- [Task directions]:
In the Black Friday online sales report, list the top five retail websites by visitor gains, in the order the report ranks them.

- [Excerpt]:
*** Block opens ***

Online retail sales in the United States on the post-Thanksgiving shopping day known as "Black Friday" jumped 26 per cent this year, led by Amazon Inc. , comScore said on Sunday.
Black Friday online sales reached $816-million, making it the heaviest spending day on the Internet so far in 2011, according to comScore, a closely watched tracker of Internet activity.
Year-over-year growth on Black Friday in 2010 was 9 per cent, so this year's 26 per cent sales increase online was much stronger, the firm also noted.
A separate report from IBM's Coremetrics also showed a tripling in sales via mobile devices, the highest share of sales coming from iPad-using deal-hunters.
Bricks-and-mortar retailers offered big Black Friday discounts much earlier this year and some companies opened stores late on Thanksgiving for the first time, hoping to grab more of the action on what is a crucial shopping day for the industry.
That sparked some speculation that online retailers may lose some sales, but comScore said that did not happen.
"With brick-and-mortar retail also reporting strong gains on Black Friday, it's clear that the heavy promotional activity had a positive impact on both channels," comScore Chairman Gian Fulgoni said.
Fifty million Americans visited online retail sites on Black Friday, representing an increase of 35 per cent versus a year ago, comScore data showed.
Each of the top five retail websites saw double-digit gains in visitors versus last year, led by Amazon.com. Wal-Mart ranked second, followed by Best Buy, Target and Apple, comScore said.

*** Block closes ***

- [Dataset entries]:

*** Block opens ***

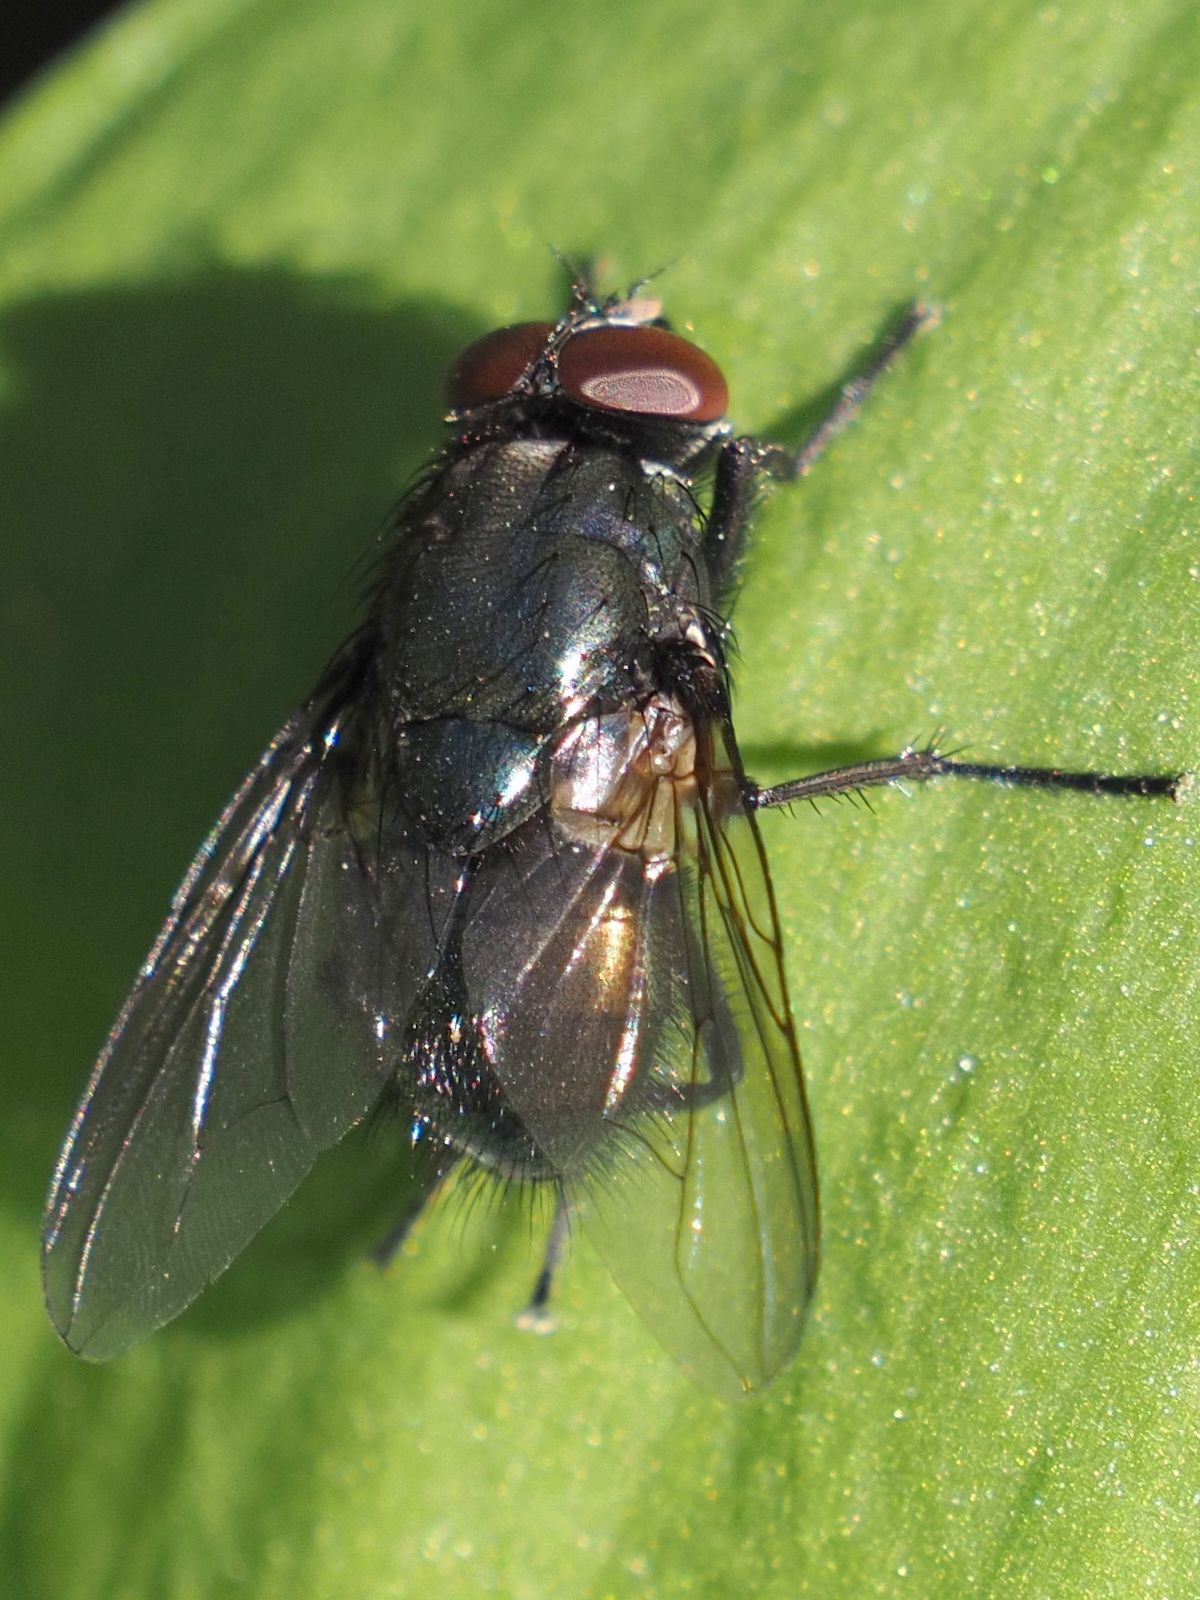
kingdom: Animalia
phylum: Arthropoda
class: Insecta
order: Diptera
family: Muscidae
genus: Dasyphora
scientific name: Dasyphora cyanella
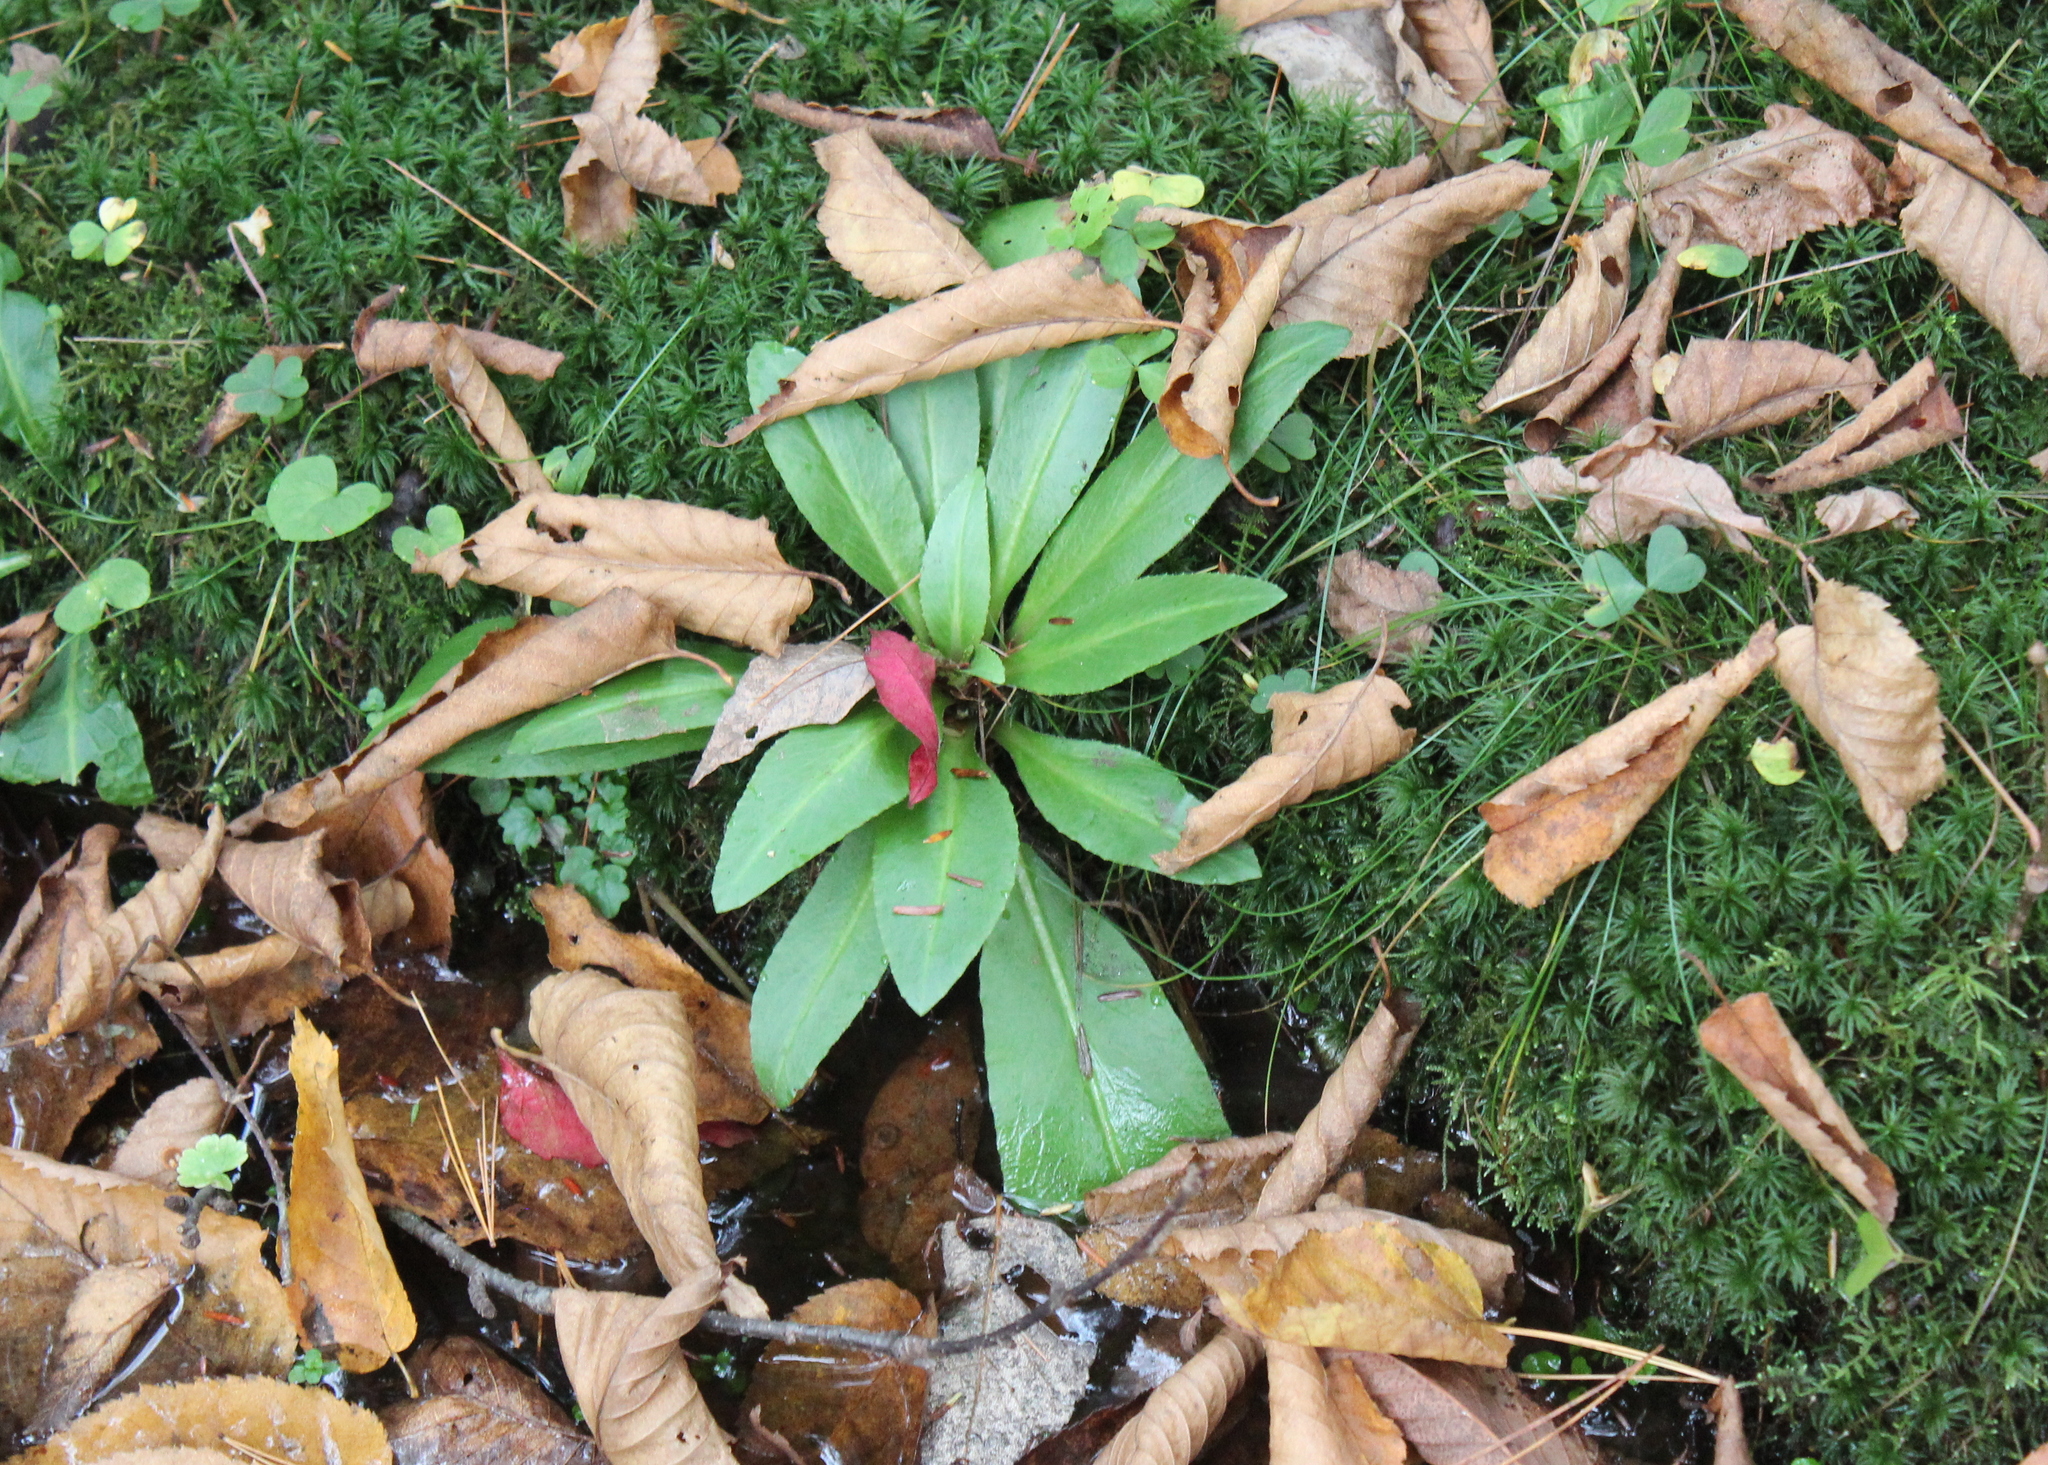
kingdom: Plantae
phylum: Tracheophyta
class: Magnoliopsida
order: Saxifragales
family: Saxifragaceae
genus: Micranthes
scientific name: Micranthes pensylvanica
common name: Marsh saxifrage
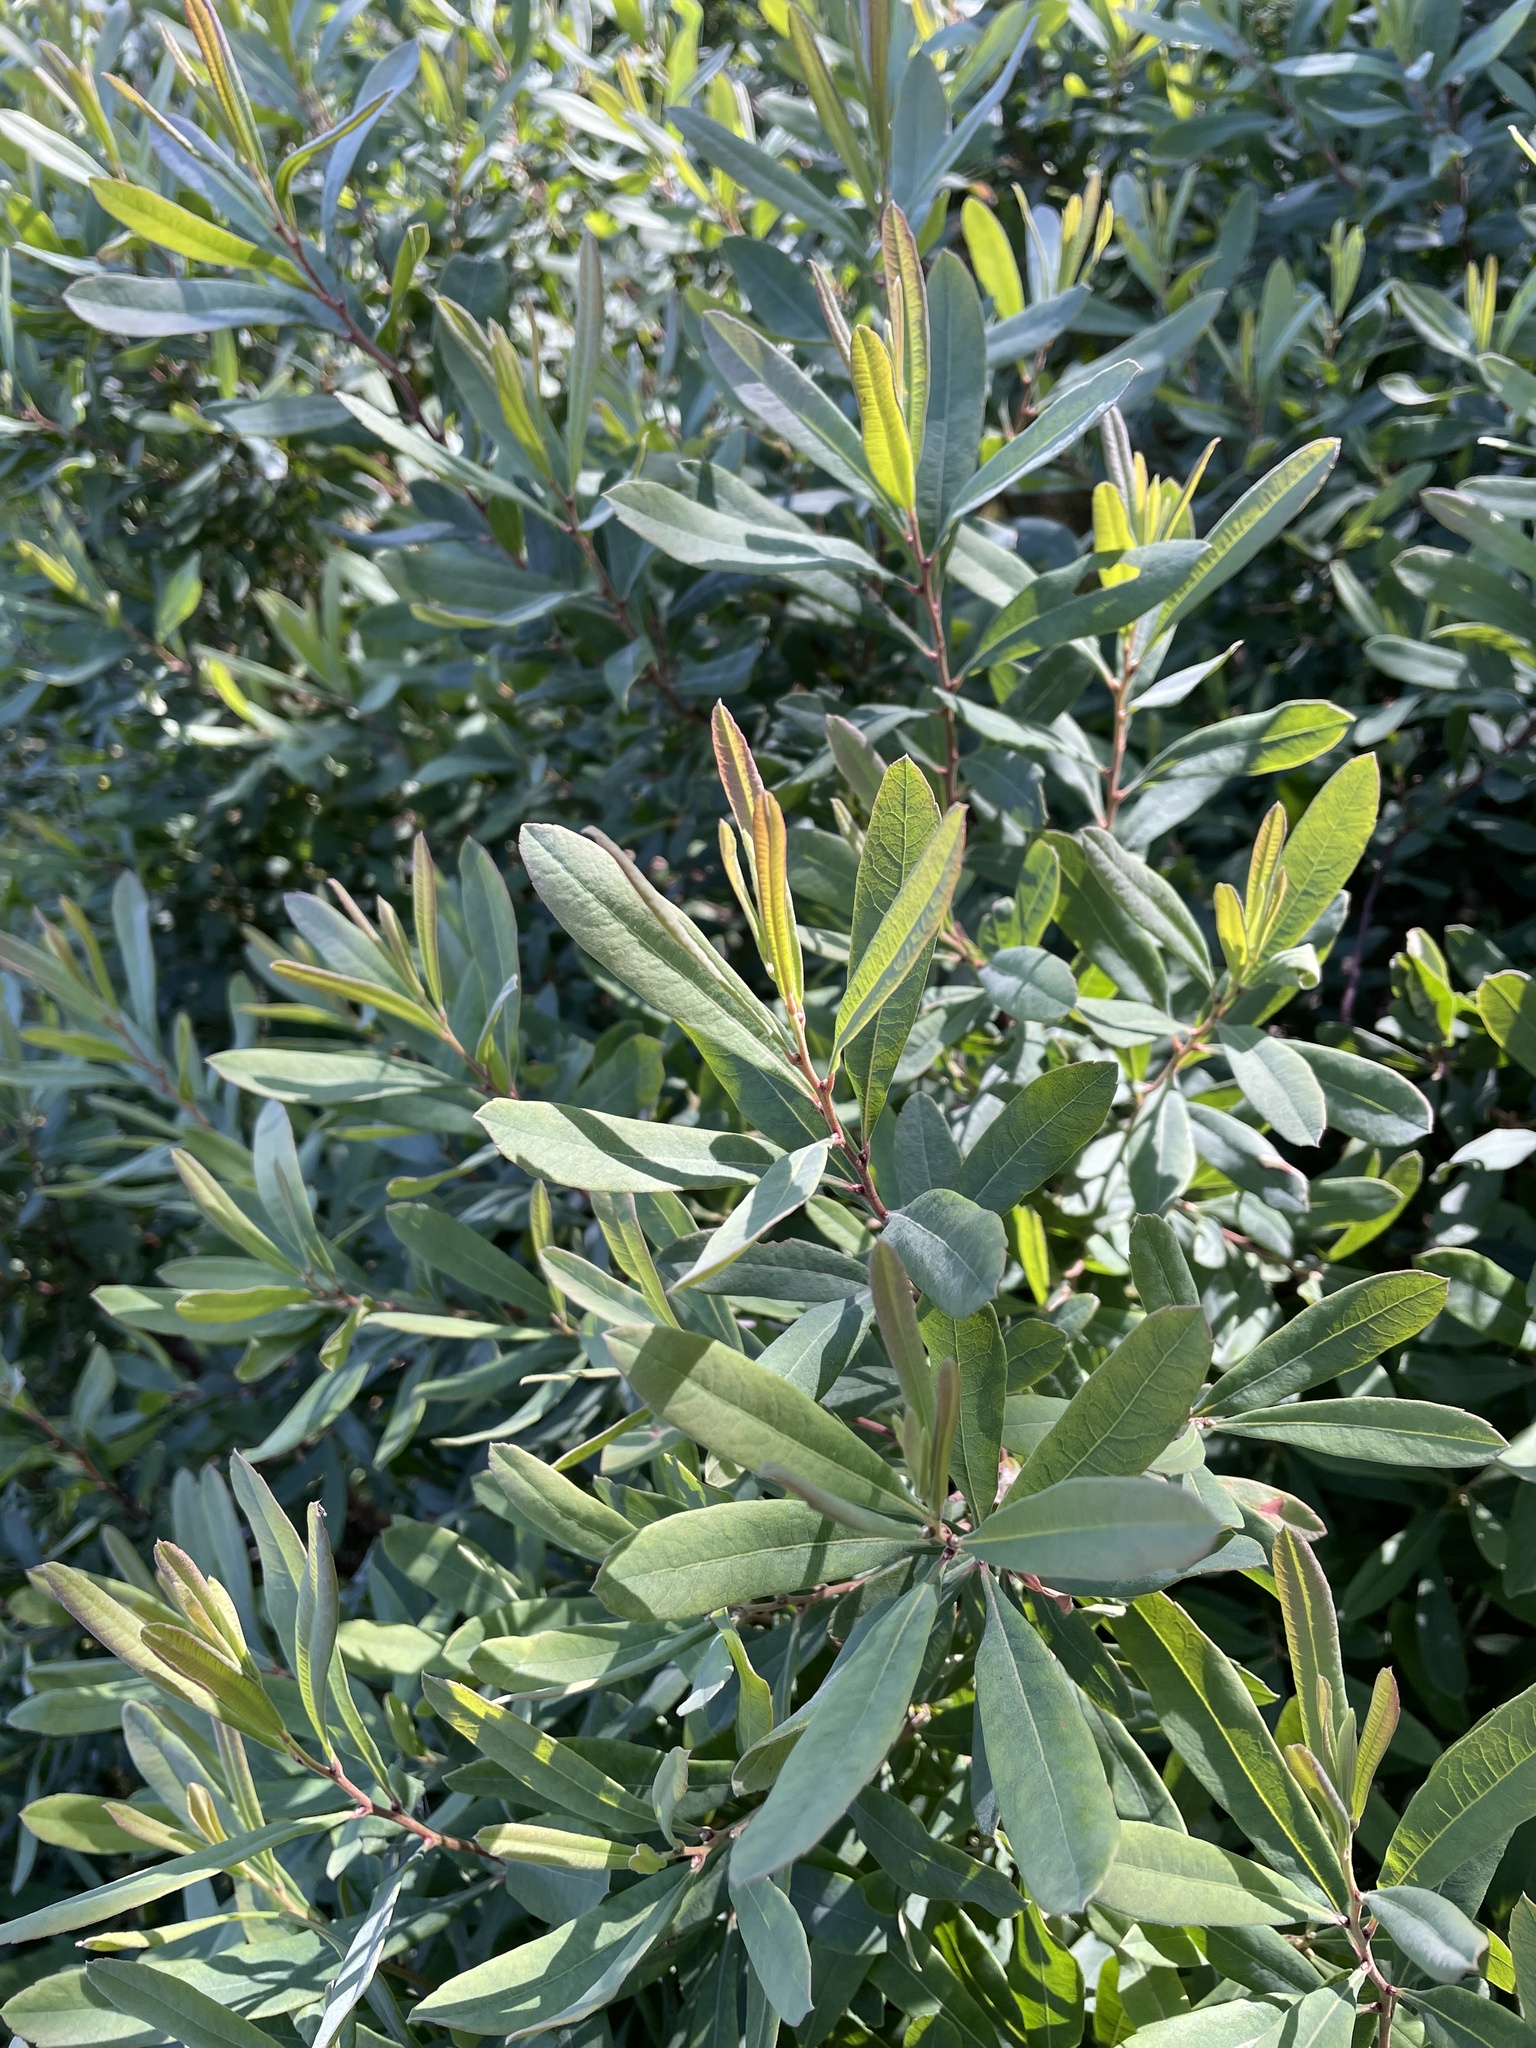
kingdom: Plantae
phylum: Tracheophyta
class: Magnoliopsida
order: Fagales
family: Myricaceae
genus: Myrica
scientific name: Myrica gale
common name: Sweet gale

*** Block closes ***

- [Solution for this exercise]:
Amazon.com, Wal-Mart, Best Buy, Target, Apple